After centuries of fear and disdain, mushrooms are having their moment. From sci-fi smash hits to drug trials, an emerging league of mycophiles are bringing fungi out of the shadows

Some people are drawn to beautiful birds. Others are enamoured with orchids. There are those who are mesmerised by the kaleidoscopic swish and sway of tropical fish. But mention you’re interested in fungi, and you’re likely to be met with a raised eyebrow, a sideways glance, or perhaps even a choked-back guffaw. You may even watch faces warp from expressions of interest to ones of disgust. Fortunately, however, things are changing, and fungi are finally being looked at anew by homo sapiens.

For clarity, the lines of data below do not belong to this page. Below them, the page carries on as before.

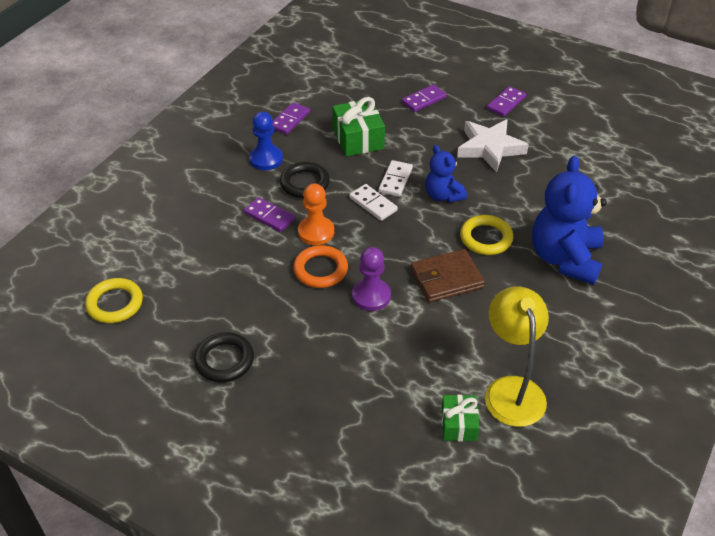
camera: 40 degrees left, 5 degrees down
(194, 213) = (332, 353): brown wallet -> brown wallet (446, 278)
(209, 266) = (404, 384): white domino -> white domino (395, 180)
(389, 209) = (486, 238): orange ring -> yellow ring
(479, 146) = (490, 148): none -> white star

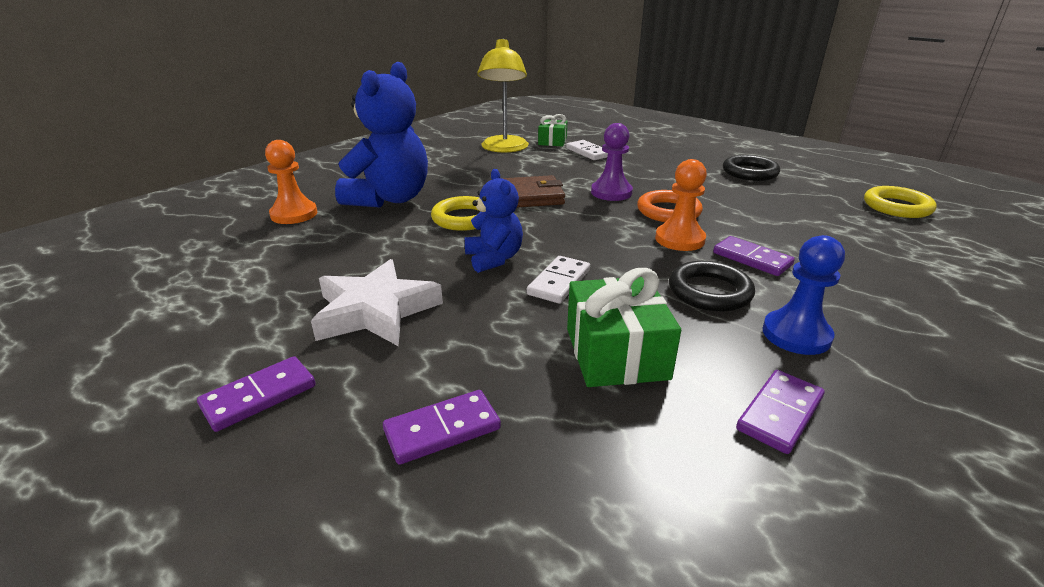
camera: 170 degrees left, 15 degrees down
(373, 204) = (599, 259): white domino -> white domino (588, 152)
(622, 226) = (294, 214): none -> orange pawn

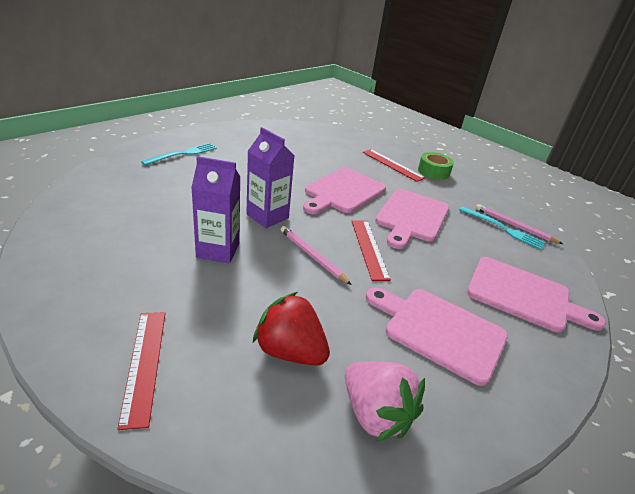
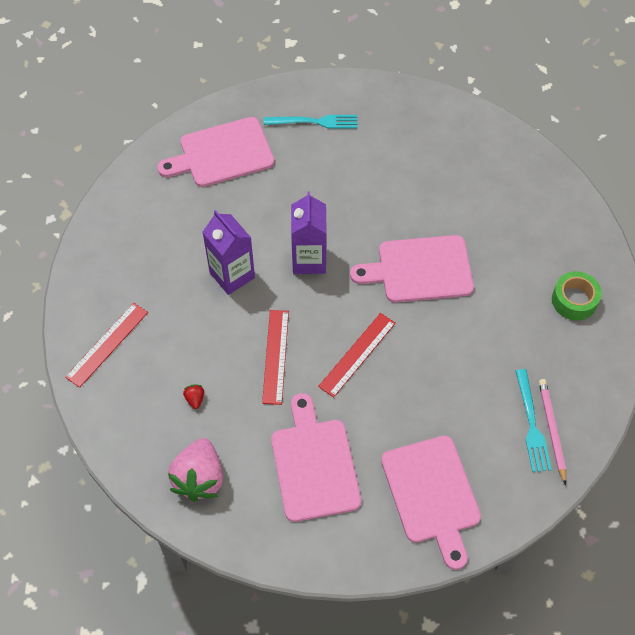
camera: 50 degrees right, 25 degrees up
(290, 351) = (195, 399): red strawberry -> red strawberry, size x0.40
(312, 256) = (298, 330): pink pencil -> none
(392, 165) = (534, 261): red ruler -> red ruler (276, 356)
(411, 217) = (449, 346): pink cutting board -> pink cutting board (222, 154)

Fungi have endured a long history of neglect and disdain. In 1887, British mycologist William Hay commented how he who studied fungi “must boldly face a good deal of scorn … and is actually regarded as a sort of idiot among the lower orders”. A few years earlier, nature writer Margaret Plues observed how the stranger, “blinded by conventionalities”, sneered at those seeking fungi. Unlike birders who look upwards for their charismatic avian delights, fungus hunters glance downwards, for what the “father of modern taxonomy” Swedish biologist Carl Linnaeus referred to as “thievish and voracious beggars”.